• **TASK REQUIREMENTS**:
Beneath this line are the data; copy exactly the part of them that opens with the line containing "(pin input line (at -5.08 -8.89" and closes with the line containing "(pin input line (at -5.08 13.97", and only that part.

================================

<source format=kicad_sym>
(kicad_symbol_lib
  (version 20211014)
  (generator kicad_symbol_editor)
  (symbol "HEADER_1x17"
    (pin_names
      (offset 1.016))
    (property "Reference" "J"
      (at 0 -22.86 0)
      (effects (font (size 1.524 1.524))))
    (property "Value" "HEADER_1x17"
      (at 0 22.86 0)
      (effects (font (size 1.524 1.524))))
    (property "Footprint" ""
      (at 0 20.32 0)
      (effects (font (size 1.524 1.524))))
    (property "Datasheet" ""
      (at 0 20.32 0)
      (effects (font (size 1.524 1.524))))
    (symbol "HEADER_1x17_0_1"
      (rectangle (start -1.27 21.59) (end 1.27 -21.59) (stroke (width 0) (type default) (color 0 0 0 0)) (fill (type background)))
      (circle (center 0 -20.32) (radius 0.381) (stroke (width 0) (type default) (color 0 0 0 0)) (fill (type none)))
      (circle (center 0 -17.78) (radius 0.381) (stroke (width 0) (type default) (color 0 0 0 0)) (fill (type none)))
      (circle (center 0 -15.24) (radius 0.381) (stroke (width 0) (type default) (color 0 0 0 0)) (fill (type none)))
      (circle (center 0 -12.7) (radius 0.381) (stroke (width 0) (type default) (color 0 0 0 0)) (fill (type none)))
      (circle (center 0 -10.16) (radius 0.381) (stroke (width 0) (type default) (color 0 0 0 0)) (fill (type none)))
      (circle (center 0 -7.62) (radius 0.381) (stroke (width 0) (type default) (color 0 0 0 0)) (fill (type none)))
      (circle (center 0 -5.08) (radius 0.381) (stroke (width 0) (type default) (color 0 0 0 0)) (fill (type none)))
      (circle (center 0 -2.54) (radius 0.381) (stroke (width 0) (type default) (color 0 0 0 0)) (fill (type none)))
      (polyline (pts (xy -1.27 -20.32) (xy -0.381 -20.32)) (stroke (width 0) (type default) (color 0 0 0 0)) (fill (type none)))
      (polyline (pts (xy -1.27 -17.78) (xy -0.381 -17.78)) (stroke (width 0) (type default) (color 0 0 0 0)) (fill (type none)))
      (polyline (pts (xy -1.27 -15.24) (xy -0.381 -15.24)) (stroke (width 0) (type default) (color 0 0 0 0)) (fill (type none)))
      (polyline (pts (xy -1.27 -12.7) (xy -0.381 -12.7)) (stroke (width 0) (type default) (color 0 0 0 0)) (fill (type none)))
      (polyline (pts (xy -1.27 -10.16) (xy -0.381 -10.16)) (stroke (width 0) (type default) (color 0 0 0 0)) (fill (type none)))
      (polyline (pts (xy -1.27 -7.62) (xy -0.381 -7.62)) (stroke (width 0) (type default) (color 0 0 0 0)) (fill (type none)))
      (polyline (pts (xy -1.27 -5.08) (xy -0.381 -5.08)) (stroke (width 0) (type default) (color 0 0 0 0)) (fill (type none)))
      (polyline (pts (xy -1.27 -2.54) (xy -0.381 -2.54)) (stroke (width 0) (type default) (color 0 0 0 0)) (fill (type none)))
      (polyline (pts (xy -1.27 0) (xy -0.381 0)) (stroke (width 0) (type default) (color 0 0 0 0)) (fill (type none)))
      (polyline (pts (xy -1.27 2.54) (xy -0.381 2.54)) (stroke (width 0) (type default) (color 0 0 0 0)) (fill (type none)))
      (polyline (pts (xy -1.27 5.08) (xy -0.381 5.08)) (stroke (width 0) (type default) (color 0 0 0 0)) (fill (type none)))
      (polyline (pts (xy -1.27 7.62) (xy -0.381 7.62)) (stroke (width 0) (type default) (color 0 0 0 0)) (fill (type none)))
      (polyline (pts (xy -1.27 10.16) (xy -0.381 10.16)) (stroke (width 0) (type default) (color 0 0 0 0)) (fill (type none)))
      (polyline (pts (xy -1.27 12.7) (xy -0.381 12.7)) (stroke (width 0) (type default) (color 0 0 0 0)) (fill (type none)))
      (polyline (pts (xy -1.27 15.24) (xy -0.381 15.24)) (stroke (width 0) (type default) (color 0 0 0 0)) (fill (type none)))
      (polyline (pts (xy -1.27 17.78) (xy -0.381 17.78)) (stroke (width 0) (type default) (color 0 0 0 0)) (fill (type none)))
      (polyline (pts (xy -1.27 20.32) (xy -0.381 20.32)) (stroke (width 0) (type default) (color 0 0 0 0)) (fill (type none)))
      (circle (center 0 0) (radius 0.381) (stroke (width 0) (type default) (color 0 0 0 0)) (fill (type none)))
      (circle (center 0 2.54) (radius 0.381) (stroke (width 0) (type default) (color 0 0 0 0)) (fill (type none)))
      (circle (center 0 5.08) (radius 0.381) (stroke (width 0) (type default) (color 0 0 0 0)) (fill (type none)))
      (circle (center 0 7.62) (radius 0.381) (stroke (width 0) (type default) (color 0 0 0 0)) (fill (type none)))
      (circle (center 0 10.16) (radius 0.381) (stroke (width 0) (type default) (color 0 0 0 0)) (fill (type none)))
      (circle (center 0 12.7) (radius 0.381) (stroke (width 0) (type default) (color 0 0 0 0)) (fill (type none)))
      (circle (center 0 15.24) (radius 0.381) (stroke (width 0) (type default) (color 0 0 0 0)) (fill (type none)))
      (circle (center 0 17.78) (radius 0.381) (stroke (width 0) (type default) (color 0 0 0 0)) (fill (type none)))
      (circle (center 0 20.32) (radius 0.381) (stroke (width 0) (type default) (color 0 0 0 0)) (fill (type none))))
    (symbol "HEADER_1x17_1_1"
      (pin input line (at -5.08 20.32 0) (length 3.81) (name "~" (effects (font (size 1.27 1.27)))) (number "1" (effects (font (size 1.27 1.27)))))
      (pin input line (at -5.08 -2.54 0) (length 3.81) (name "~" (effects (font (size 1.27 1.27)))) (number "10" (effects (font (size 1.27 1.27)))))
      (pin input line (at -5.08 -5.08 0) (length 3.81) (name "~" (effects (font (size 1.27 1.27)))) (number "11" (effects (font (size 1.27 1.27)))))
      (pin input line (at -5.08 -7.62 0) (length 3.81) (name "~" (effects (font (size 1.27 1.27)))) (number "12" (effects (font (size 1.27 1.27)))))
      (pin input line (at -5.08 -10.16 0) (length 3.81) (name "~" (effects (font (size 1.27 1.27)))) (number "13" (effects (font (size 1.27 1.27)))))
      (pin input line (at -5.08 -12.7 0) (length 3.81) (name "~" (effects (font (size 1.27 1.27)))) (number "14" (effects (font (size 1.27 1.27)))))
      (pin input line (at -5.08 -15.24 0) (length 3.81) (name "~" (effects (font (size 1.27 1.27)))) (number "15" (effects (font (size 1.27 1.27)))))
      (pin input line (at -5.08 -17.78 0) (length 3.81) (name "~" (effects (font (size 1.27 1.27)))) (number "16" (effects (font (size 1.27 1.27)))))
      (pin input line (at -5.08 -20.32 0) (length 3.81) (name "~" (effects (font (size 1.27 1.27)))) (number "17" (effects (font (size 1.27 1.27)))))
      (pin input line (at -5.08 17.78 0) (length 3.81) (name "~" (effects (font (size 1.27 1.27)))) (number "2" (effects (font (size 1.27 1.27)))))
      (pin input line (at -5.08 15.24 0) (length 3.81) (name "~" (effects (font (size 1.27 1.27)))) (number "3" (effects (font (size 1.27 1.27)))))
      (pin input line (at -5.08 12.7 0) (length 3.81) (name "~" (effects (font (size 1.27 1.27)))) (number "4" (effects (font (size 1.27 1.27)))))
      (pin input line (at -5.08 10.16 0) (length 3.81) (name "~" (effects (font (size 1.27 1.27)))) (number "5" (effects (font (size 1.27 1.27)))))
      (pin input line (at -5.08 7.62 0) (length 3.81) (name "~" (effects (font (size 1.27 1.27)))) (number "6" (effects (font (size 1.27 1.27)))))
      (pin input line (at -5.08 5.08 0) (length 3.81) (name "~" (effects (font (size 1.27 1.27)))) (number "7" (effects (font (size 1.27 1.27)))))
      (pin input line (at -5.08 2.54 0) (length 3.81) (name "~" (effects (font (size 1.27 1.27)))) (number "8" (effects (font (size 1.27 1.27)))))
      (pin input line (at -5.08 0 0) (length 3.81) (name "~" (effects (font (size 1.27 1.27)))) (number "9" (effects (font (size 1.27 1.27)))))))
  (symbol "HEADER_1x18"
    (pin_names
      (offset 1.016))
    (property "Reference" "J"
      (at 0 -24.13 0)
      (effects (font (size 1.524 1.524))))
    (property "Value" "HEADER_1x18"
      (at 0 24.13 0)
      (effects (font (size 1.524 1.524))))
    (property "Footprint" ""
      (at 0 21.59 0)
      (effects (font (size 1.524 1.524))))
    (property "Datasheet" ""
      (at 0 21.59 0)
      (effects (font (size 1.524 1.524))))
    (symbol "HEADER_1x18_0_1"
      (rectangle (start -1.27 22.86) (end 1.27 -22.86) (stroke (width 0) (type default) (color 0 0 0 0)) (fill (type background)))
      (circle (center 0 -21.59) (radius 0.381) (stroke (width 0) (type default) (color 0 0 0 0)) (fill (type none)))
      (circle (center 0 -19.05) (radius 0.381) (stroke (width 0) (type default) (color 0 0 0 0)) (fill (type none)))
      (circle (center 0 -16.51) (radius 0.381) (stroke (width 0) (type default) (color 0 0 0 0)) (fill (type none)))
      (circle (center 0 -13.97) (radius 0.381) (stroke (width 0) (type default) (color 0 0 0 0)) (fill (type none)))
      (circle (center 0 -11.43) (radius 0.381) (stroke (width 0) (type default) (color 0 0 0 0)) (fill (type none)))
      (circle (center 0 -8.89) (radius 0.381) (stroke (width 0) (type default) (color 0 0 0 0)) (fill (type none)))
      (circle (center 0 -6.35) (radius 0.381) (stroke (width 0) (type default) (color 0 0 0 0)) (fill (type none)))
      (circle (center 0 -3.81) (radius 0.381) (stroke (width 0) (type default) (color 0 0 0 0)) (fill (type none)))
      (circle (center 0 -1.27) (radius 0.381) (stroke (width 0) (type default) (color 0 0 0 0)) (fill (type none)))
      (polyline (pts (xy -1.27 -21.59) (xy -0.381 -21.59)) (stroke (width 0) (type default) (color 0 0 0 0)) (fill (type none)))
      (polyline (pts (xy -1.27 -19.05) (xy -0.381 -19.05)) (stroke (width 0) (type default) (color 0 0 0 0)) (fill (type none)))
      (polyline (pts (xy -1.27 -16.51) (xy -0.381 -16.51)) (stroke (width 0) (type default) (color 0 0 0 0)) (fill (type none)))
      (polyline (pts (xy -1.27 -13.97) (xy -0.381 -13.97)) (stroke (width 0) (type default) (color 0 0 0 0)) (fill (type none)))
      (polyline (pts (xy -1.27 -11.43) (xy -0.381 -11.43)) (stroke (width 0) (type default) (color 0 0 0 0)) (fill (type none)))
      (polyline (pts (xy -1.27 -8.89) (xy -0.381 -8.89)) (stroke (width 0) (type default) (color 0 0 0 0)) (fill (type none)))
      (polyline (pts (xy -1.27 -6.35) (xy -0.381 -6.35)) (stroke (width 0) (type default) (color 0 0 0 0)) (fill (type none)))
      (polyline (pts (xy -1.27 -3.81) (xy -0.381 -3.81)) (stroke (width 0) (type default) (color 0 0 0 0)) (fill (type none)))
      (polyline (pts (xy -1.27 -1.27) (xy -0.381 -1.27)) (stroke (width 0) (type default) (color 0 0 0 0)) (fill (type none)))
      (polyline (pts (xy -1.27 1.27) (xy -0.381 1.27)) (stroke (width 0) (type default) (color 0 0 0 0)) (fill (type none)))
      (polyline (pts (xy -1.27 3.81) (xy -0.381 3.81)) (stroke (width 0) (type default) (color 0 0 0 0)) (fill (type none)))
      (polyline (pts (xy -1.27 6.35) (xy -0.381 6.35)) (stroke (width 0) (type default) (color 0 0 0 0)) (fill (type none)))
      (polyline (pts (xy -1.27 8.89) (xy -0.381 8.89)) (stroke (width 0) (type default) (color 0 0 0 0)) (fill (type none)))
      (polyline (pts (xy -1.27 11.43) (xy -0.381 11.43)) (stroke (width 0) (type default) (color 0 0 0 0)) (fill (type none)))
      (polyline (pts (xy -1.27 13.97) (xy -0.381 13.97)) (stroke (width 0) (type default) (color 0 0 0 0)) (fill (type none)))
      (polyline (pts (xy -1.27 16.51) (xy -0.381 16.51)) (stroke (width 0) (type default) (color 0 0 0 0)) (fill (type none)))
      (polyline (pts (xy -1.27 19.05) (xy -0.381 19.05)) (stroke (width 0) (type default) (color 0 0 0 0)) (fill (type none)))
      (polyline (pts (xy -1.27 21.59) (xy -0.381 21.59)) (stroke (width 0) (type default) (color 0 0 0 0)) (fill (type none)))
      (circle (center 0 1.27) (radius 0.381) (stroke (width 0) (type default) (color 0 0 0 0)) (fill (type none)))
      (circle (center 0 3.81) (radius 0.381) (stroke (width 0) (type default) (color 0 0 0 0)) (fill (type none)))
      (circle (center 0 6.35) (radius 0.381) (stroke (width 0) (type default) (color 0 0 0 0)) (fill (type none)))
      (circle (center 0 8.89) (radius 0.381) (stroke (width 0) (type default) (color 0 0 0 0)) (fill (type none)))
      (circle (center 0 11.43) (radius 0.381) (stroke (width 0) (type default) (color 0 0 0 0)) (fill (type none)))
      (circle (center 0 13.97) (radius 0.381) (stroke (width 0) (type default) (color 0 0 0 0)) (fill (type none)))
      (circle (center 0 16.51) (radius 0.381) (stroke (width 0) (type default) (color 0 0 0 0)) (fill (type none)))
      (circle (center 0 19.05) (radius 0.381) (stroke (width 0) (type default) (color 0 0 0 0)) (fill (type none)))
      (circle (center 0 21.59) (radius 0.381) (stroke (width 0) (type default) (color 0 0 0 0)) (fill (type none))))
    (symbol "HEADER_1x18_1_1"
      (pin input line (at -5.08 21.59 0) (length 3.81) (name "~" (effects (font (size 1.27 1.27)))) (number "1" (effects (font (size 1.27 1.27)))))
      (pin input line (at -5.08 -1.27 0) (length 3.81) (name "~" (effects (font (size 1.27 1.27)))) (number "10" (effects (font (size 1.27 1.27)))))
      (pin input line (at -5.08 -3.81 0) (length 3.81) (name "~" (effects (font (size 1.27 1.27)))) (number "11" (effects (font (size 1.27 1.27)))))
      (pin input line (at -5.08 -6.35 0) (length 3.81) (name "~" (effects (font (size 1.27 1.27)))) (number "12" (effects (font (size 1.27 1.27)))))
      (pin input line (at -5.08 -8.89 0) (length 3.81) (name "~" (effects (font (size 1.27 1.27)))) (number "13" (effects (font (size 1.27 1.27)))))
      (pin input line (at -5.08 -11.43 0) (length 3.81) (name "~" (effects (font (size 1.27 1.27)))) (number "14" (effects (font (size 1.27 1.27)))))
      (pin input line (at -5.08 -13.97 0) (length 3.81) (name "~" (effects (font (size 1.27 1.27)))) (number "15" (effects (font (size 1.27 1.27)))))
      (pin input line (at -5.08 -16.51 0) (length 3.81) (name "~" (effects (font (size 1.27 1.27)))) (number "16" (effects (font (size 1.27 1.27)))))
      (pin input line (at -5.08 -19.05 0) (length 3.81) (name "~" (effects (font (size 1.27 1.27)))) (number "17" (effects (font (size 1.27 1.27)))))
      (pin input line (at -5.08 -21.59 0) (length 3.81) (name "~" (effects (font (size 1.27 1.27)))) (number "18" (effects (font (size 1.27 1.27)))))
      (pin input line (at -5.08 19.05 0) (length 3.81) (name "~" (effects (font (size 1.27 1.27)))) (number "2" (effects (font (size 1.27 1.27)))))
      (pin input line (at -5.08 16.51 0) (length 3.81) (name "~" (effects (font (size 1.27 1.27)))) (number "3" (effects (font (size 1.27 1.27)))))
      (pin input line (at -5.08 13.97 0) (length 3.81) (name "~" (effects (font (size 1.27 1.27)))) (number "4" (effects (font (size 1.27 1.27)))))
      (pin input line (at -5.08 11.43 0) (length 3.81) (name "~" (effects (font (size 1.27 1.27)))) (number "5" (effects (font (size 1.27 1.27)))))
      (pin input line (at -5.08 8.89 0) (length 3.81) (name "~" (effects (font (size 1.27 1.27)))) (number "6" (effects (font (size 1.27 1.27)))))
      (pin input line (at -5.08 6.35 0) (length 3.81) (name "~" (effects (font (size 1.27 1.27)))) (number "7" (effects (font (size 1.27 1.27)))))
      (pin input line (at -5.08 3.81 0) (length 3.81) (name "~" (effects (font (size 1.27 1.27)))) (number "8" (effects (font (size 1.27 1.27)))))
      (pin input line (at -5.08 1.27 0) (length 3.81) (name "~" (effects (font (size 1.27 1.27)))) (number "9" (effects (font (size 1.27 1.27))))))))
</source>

================================

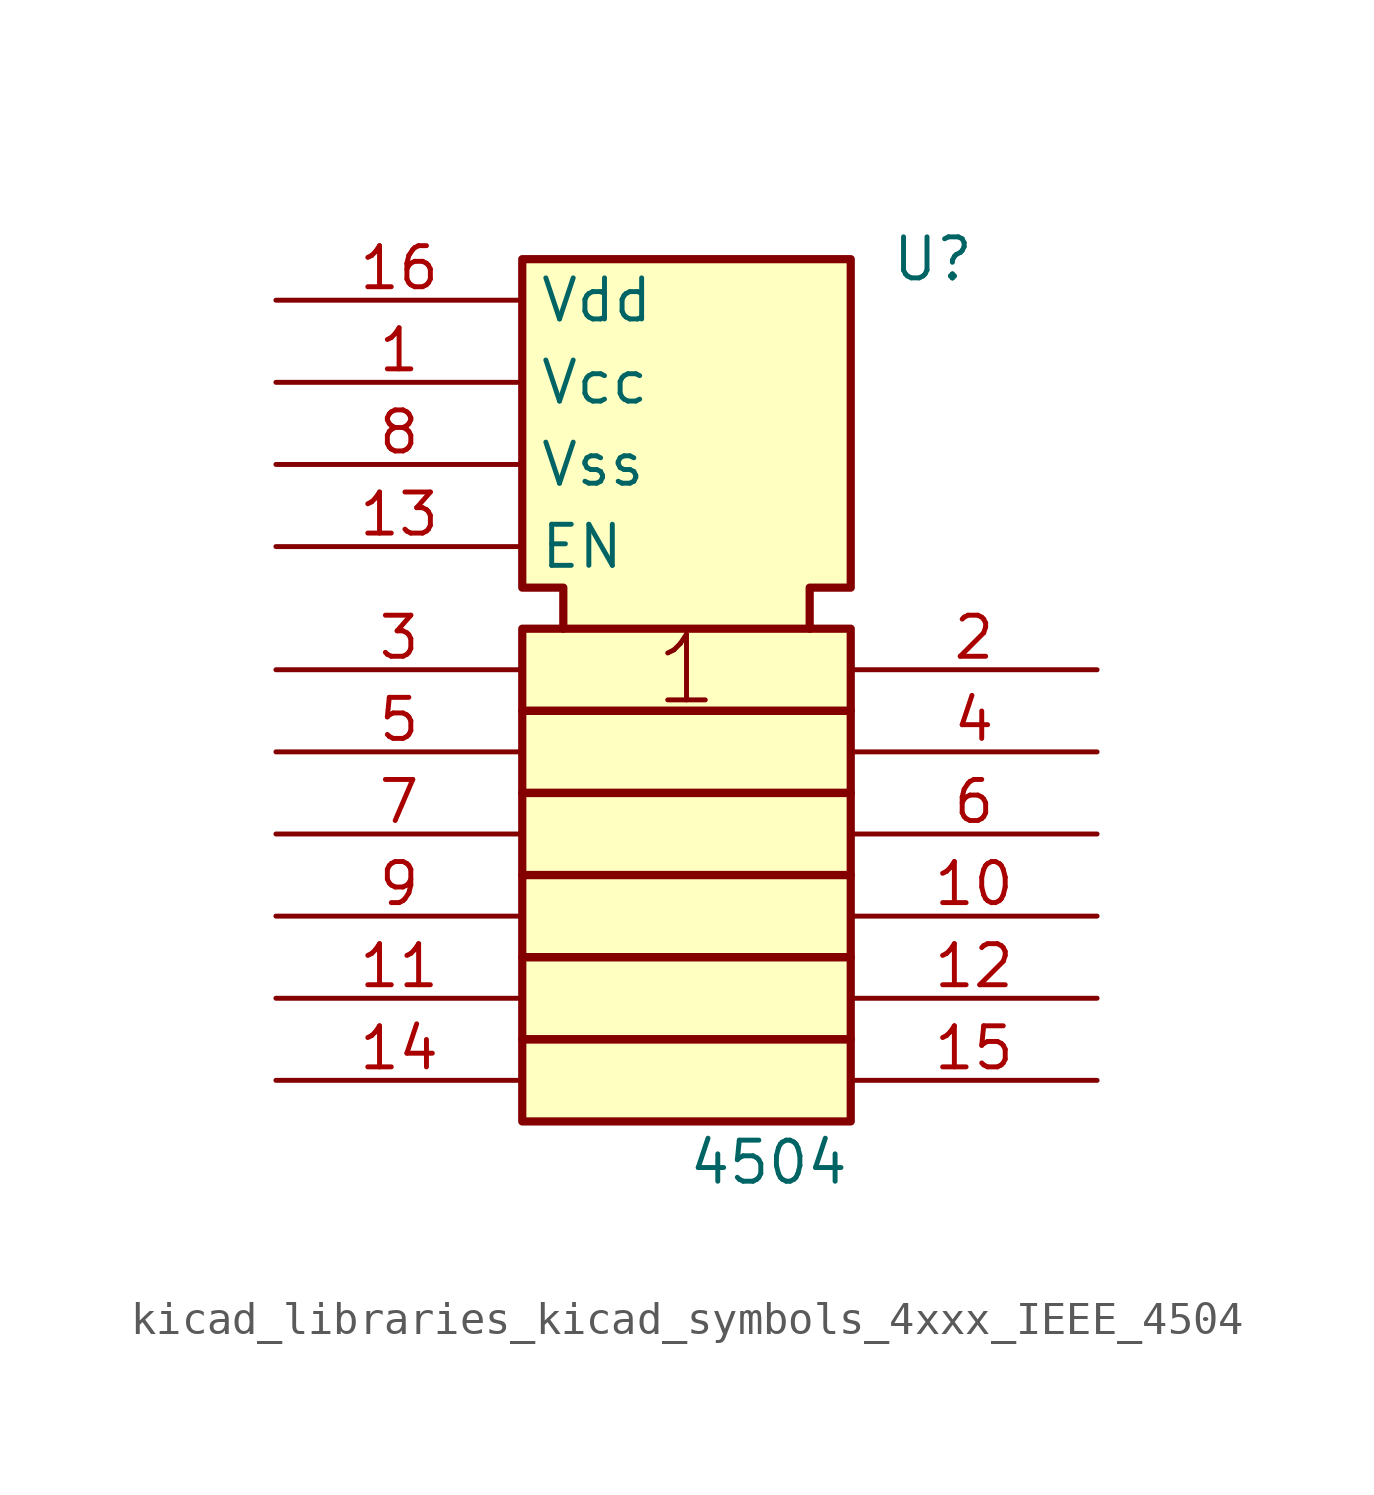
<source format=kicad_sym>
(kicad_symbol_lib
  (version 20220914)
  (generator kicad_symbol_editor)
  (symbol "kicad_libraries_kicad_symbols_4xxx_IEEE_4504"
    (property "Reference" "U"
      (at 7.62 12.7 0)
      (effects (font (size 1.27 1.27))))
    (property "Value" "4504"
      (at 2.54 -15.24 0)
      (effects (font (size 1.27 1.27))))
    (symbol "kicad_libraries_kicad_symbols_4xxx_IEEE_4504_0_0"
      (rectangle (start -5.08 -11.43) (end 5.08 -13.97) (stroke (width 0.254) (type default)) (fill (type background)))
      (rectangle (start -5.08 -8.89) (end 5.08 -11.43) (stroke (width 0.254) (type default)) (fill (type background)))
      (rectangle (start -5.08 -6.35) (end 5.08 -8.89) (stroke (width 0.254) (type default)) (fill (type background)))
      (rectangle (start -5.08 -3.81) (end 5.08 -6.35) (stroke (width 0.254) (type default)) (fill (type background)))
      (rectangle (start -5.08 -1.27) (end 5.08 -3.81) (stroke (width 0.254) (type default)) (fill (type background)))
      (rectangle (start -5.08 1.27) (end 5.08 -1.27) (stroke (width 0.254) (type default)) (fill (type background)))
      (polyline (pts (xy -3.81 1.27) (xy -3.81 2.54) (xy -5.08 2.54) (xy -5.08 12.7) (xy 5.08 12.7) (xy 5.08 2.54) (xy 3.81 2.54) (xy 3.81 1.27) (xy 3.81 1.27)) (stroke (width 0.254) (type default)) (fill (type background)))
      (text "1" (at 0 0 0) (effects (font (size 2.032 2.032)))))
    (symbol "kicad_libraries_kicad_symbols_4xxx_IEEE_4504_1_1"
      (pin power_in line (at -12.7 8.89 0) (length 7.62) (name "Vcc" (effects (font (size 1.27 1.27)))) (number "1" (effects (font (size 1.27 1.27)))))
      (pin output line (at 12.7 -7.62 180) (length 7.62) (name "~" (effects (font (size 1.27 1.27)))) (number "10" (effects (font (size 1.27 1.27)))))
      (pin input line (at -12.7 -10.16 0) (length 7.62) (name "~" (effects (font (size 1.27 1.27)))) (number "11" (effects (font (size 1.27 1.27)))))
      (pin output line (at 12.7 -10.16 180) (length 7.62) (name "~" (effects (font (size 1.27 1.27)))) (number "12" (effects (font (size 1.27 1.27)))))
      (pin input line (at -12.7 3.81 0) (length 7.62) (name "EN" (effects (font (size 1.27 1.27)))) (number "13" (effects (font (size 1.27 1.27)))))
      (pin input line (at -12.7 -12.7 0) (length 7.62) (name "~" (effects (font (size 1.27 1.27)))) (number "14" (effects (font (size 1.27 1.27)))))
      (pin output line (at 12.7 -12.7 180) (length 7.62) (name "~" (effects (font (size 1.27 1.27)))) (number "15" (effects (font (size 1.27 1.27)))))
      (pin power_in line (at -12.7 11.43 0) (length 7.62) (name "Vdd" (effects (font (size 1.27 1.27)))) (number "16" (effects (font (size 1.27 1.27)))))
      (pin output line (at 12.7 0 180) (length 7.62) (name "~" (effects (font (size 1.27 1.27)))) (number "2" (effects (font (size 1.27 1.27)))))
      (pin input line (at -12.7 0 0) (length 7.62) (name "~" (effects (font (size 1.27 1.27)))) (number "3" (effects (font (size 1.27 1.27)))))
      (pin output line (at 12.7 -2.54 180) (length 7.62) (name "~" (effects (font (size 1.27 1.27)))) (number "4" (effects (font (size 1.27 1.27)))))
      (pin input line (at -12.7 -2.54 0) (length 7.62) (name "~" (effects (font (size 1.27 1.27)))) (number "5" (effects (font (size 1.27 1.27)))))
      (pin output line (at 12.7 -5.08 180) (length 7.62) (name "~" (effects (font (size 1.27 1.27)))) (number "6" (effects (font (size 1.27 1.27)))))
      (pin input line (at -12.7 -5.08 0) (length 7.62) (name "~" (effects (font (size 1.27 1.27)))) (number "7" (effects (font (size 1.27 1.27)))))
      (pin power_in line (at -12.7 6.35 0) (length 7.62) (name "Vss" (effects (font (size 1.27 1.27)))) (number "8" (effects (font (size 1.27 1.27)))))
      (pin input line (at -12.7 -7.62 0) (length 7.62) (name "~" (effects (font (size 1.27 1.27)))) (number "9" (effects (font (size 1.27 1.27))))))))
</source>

================================

• **YOUR RESPONSE**:
      (pin input line (at -5.08 -8.89 0) (length 3.81) (name "~" (effects (font (size 1.27 1.27)))) (number "13" (effects (font (size 1.27 1.27)))))
      (pin input line (at -5.08 -11.43 0) (length 3.81) (name "~" (effects (font (size 1.27 1.27)))) (number "14" (effects (font (size 1.27 1.27)))))
      (pin input line (at -5.08 -13.97 0) (length 3.81) (name "~" (effects (font (size 1.27 1.27)))) (number "15" (effects (font (size 1.27 1.27)))))
      (pin input line (at -5.08 -16.51 0) (length 3.81) (name "~" (effects (font (size 1.27 1.27)))) (number "16" (effects (font (size 1.27 1.27)))))
      (pin input line (at -5.08 -19.05 0) (length 3.81) (name "~" (effects (font (size 1.27 1.27)))) (number "17" (effects (font (size 1.27 1.27)))))
      (pin input line (at -5.08 -21.59 0) (length 3.81) (name "~" (effects (font (size 1.27 1.27)))) (number "18" (effects (font (size 1.27 1.27)))))
      (pin input line (at -5.08 19.05 0) (length 3.81) (name "~" (effects (font (size 1.27 1.27)))) (number "2" (effects (font (size 1.27 1.27)))))
      (pin input line (at -5.08 16.51 0) (length 3.81) (name "~" (effects (font (size 1.27 1.27)))) (number "3" (effects (font (size 1.27 1.27)))))
      (pin input line (at -5.08 13.97 0) (length 3.81) (name "~" (effects (font (size 1.27 1.27)))) (number "4" (effects (font (size 1.27 1.27)))))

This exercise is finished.